Years ago I was fortunate enough to have a very able top set in Year 9, most of whom were also doing Performing Arts GCSE. They made their insults, devised their own ideas for an argument, wrote their scripts, rehearsed it many, many times and they performed their sketches in front of each other in the classroom.  As an audience all were supportive, encouraging and polite. As performers they were confident, slick, and very, very funny.    

During the lesson there was lots of laughter, huge rounds of applause and cheering and thanks to one cheeky so and so, an improvised Shakespeare insults argument between myself and the cheeky so an so.  As Liam Gallagher nasally whined, 'You've got to roll with it' and so we did.  We argued until the bell tolled for break, received a huge round of applause and off they went down the corridor...insulting each other Shakespeare's way as they pootled off to the feeding frenzy of the school canteen.  I locked the classroom door totally elated. 


It is always handy to kill two birds with one stone in our job, so should you wish to, you can also get a Speaking and Listening assessment from this. Bonus. 

I have done this this year with my less able Year 9 group who began the year as the sort of group you lose sleep over and you notice new grey hairs and wrinkles every week.  To say they were not keen dramatists would be an understatement (trying to find what they were keen on was tricky to say the least) but they all engaged with the insults, using them verbally in the lesson; all had a go at writing their insult sketches and some chose to perform to me in the classroom after school.  

When it came to reading Macbeth with them, to my surprise, I had many volunteers to read. Shakespeare and his insults had helped us, teacher and class, turn a corner. 

What's the point of it?

This is so simple it is almost absurd: you get rid of 'the fear' and you have given them a pleasant, perhaps even fun, or even better, funny experience of our chap from the Midlands.  They find out for themselves that the language is versatile, funny and creative and they find that out about themselves too. As for the rude bits, well, there are PLENTY of those to choose from in most of his plays. 

Where do we go next?

So we waltz into another potential minefield of,  'What the heck do we do now?' and 'How do I get them intrigued by the story?' educational bombs which are quite entitled to their very own blog posts. *Noted down carefully in shiny new academic diary*












Sunday, 5 August 2012

The lad from Stratford (the Midlands one, not the London one)

> **REQUIRED TASKS**:
**1)** From the Shakespeare teaching post, list each thing the able top-set Year 9 class did with their insult arguments, in the order given.
**2)** Write the next part of the Shakespeare teaching post, starting right after its final line.
None of the data that comes after this is needed.

> **SUPPLIED INFORMATION**:

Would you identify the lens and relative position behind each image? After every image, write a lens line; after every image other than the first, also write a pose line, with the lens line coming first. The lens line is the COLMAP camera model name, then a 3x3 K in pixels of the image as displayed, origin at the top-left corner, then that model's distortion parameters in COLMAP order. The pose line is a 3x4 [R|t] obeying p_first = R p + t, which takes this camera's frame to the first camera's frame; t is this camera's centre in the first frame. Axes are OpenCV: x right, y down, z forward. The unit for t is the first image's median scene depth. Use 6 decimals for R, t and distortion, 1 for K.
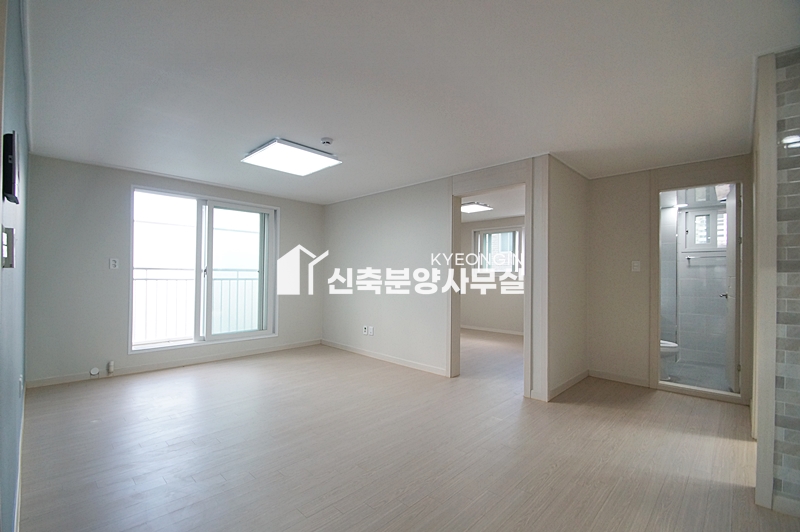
lens RADIAL K [[354.4, 0, 391.8], [0, 354.4, 268.8], [0, 0, 1]] dist [-0.001311, -0.006905]
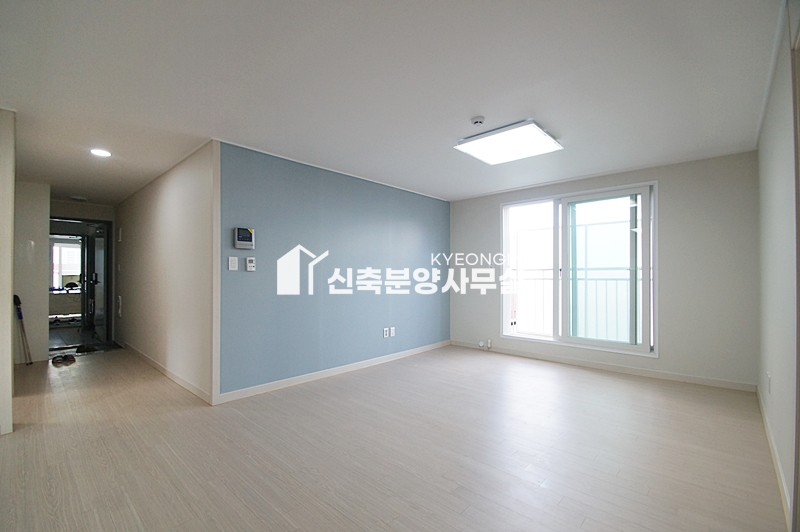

> **YOUR RESPONSES**:
**1)**
- Made their insults
- Devised their own ideas for an argument
- Wrote their scripts
- Rehearsed it many, many times
- Performed their sketches in front of each other in the classroom

**2)**
It is always worthwhile to credit where it is due and in this case, it is @Xris32 who has helped me derive a direction for my blog, at least for a while, after reading his rather excellent blogging debut about how to approach teaching novels. Like @Xris32 I write with slightly newer teachers in mind but old hands may find it of passing interest. Not forgetting @pekabelo who prodded me, in the best possible way, to take the plunge with this topic. With that in mind, I've chosen to focus on my local playwright, Shakesepeare. NOT because I know it all, purely because I often get the MOST enjoyment from teaching his works. Simples. 


Wayne's World flashback: 'diddly do, diddly do, diddly do', screen wibbles and wobbles and I am, back, back to my interview for my PGCE/SCITT course at Northampton School For Boys (yes, a state school) whose most notable alumni is current Doctor Who Matt Smith.  I believe he was a pupil whilst I was there, I'd like to say I met him and taught him, reader, I just can't remember.  


I bet this makes some of you feel old.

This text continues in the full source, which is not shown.